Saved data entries
▼

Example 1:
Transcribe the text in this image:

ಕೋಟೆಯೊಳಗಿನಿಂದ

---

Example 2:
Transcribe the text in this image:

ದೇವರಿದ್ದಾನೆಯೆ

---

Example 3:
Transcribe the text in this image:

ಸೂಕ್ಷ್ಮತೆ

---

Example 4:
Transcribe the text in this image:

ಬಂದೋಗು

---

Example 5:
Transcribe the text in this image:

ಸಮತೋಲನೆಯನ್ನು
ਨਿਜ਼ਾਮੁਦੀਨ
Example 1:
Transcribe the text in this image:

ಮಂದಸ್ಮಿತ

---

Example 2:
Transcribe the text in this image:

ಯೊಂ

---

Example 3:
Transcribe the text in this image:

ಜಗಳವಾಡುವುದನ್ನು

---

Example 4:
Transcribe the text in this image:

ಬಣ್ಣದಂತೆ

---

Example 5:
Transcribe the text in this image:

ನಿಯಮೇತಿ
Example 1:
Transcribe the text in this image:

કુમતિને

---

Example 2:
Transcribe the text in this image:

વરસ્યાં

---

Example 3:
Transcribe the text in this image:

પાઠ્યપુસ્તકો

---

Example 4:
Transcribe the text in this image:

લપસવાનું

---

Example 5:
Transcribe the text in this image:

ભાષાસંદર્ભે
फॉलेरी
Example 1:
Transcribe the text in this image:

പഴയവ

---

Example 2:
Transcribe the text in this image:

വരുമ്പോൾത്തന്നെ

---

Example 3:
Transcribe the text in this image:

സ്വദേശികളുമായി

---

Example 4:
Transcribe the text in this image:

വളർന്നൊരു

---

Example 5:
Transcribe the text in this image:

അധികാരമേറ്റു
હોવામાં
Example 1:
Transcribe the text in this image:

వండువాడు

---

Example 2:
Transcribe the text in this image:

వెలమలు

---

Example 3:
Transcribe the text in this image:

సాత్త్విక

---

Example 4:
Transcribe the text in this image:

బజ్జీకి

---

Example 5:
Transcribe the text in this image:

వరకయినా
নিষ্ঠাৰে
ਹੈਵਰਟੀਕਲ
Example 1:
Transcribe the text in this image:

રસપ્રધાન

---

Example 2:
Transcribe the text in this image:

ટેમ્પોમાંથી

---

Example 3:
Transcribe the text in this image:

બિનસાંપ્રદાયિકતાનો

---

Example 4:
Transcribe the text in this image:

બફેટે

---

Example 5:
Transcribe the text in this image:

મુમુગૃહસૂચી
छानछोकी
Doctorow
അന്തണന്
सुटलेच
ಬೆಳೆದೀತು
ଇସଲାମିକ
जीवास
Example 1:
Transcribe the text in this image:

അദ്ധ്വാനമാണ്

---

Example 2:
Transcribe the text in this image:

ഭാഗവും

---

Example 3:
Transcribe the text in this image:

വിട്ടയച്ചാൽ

▲

WHAT YOU HAVE TO DO
Every entry above should be retyped exactly as shown.

EXERCISE ANSWER
Example 1:
Transcribe the text in this image:

ಕೋಟೆಯೊಳಗಿನಿಂದ

---

Example 2:
Transcribe the text in this image:

ದೇವರಿದ್ದಾನೆಯೆ

---

Example 3:
Transcribe the text in this image:

ಸೂಕ್ಷ್ಮತೆ

---

Example 4:
Transcribe the text in this image:

ಬಂದೋಗು

---

Example 5:
Transcribe the text in this image:

ಸಮತೋಲನೆಯನ್ನು
ਨਿਜ਼ਾਮੁਦੀਨ
Example 1:
Transcribe the text in this image:

ಮಂದಸ್ಮಿತ

---

Example 2:
Transcribe the text in this image:

ಯೊಂ

---

Example 3:
Transcribe the text in this image:

ಜಗಳವಾಡುವುದನ್ನು

---

Example 4:
Transcribe the text in this image:

ಬಣ್ಣದಂತೆ

---

Example 5:
Transcribe the text in this image:

ನಿಯಮೇತಿ
Example 1:
Transcribe the text in this image:

કુમતિને

---

Example 2:
Transcribe the text in this image:

વરસ્યાં

---

Example 3:
Transcribe the text in this image:

પાઠ્યપુસ્તકો

---

Example 4:
Transcribe the text in this image:

લપસવાનું

---

Example 5:
Transcribe the text in this image:

ભાષાસંદર્ભે
फॉलेरी
Example 1:
Transcribe the text in this image:

പഴയവ

---

Example 2:
Transcribe the text in this image:

വരുമ്പോൾത്തന്നെ

---

Example 3:
Transcribe the text in this image:

സ്വദേശികളുമായി

---

Example 4:
Transcribe the text in this image:

വളർന്നൊരു

---

Example 5:
Transcribe the text in this image:

അധികാരമേറ്റു
હોવામાં
Example 1:
Transcribe the text in this image:

వండువాడు

---

Example 2:
Transcribe the text in this image:

వెలమలు

---

Example 3:
Transcribe the text in this image:

సాత్త్విక

---

Example 4:
Transcribe the text in this image:

బజ్జీకి

---

Example 5:
Transcribe the text in this image:

వరకయినా
নিষ্ঠাৰে
ਹੈਵਰਟੀਕਲ
Example 1:
Transcribe the text in this image:

રસપ્રધાન

---

Example 2:
Transcribe the text in this image:

ટેમ્પોમાંથી

---

Example 3:
Transcribe the text in this image:

બિનસાંપ્રદાયિકતાનો

---

Example 4:
Transcribe the text in this image:

બફેટે

---

Example 5:
Transcribe the text in this image:

મુમુગૃહસૂચી
छानछोकी
Doctorow
അന്തണന്
सुटलेच
ಬೆಳೆದೀತು
ଇସଲାମିକ
जीवास
Example 1:
Transcribe the text in this image:

അദ്ധ്വാനമാണ്

---

Example 2:
Transcribe the text in this image:

ഭാഗവും

---

Example 3:
Transcribe the text in this image:

വിട്ടയച്ചാൽ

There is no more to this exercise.